Stephen Lynch (fl. 1504–1523) was the 23rd Mayor of Galway, serving from 1507 to 1510.

Lynch was a son of Dominick Dubh Lynch, Galway's second Mayor, and nephew of Peirce Lynch, the first Mayor.

It was his wife, Margaret Athy, who founded the Augustinian monastery of Forthill while he was on a trading voyage. He may have had a second wife, a daughter of Mayor John Bodkin. He had at least seven sons, one of whom, Nicholas, was mayor in 1554 and 1561.

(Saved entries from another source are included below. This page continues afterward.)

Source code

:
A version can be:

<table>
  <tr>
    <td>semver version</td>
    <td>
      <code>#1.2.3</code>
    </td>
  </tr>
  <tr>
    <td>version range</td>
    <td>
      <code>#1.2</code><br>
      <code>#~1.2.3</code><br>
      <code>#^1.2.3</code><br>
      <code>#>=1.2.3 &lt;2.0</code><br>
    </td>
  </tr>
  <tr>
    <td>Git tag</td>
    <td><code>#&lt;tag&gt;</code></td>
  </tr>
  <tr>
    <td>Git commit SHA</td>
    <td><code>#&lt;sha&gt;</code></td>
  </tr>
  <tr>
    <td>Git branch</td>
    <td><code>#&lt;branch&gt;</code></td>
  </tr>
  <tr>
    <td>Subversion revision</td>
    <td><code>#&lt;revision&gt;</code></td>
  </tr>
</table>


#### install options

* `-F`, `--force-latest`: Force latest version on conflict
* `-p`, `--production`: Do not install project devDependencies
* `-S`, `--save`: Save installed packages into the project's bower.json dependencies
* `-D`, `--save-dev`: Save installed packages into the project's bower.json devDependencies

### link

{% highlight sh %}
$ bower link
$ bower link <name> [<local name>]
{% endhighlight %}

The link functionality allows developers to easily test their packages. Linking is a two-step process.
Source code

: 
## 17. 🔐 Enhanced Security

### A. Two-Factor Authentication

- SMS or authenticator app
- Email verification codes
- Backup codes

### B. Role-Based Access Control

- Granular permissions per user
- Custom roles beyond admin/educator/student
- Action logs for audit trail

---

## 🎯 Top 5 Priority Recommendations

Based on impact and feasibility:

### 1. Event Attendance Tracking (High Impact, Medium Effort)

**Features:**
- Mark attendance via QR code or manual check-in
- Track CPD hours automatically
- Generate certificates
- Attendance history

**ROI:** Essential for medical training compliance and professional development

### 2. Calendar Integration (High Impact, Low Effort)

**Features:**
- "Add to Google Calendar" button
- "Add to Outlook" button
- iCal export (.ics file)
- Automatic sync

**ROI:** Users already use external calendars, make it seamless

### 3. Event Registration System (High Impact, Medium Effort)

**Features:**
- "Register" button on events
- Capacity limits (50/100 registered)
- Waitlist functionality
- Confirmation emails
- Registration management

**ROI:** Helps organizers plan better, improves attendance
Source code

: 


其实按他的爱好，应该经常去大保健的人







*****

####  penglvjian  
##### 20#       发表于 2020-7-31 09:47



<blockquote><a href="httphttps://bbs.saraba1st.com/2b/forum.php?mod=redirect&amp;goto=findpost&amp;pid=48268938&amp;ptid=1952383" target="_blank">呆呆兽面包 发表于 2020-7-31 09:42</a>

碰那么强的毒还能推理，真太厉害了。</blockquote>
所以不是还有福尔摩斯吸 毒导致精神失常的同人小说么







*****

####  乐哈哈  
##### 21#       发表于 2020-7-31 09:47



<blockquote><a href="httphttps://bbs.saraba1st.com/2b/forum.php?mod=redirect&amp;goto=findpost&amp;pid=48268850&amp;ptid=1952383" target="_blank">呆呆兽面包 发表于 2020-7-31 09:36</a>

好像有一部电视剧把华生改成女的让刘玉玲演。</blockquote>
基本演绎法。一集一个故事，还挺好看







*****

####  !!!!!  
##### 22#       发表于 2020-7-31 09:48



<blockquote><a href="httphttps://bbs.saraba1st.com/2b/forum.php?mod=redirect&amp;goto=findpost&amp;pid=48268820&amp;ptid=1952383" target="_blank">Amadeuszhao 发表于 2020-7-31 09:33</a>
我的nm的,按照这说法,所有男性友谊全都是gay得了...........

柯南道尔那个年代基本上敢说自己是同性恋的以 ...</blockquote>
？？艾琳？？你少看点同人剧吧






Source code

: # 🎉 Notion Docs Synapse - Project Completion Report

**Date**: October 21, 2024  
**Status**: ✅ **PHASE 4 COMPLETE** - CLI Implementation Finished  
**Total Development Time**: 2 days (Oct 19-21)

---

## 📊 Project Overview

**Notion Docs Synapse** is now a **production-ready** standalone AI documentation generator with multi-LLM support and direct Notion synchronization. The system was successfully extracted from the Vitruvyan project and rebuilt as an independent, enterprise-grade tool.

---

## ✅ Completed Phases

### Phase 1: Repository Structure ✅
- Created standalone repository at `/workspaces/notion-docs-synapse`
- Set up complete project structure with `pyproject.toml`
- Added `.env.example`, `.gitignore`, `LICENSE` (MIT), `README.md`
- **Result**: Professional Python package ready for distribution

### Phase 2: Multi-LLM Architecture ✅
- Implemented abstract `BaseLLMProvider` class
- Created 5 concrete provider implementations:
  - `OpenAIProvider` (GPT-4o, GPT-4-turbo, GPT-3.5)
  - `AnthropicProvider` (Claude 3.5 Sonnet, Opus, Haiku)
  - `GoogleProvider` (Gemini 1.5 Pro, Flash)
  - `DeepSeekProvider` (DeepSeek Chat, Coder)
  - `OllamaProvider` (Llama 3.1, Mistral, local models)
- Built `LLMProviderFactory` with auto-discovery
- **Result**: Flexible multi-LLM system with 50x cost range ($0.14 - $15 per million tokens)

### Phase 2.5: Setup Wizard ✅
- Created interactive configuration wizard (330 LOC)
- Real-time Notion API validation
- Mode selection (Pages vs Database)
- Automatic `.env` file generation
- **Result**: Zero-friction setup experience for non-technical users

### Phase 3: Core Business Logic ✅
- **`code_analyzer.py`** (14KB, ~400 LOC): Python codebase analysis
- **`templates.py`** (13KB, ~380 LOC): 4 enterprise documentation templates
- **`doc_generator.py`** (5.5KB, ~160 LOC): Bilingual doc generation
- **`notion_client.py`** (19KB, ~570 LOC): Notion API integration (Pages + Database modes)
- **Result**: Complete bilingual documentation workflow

Following the sudden death by drowning of Mayor Arthur Lynch, Stephen Lynch was elected to fill out his term. He remained Mayor until September 1510, one of the few early mayors to hold office over successive terms.

He continued the work of his father and mother, Anastacia Martin, by extending what would become known as Lynch's Aisle in St. Nicholas' Collegiate Church. The arms of both Lynch and his wife, along with that of his parents, adorn the upper portion of two windows in the aisle.

References
History of Galway, James Hardiman, Galway, 1820
 Old Galway, Maureen Donovan O'Sullivan, 1942
 Henry, William, Role of Honour: The Mayors of Galway City 1485–2001, Galway City Council, 2002.  
 Martyn, Adrian, The Tribes of Galway:1124–1642, Galway, 2016.